For this exercise, please find the lines in the entries that include the word "Example" and copy them.

DATA FOR THIS EXERCISE START

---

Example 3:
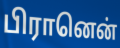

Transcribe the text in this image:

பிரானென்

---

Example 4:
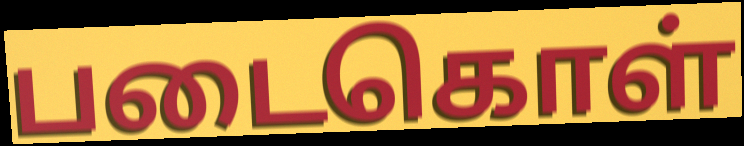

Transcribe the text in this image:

DATA FOR THIS EXERCISE END
DATA FOR THIS EXERCISE START

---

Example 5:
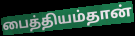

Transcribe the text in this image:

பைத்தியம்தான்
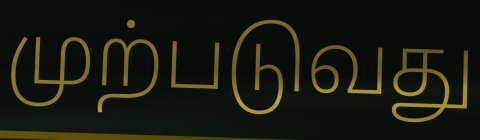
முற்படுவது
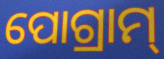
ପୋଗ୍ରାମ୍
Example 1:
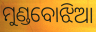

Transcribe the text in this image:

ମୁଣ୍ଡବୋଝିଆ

DATA FOR THIS EXERCISE END

EXPECTED ANSWER:
Example 3:
Example 4:
Example 5:
Example 1:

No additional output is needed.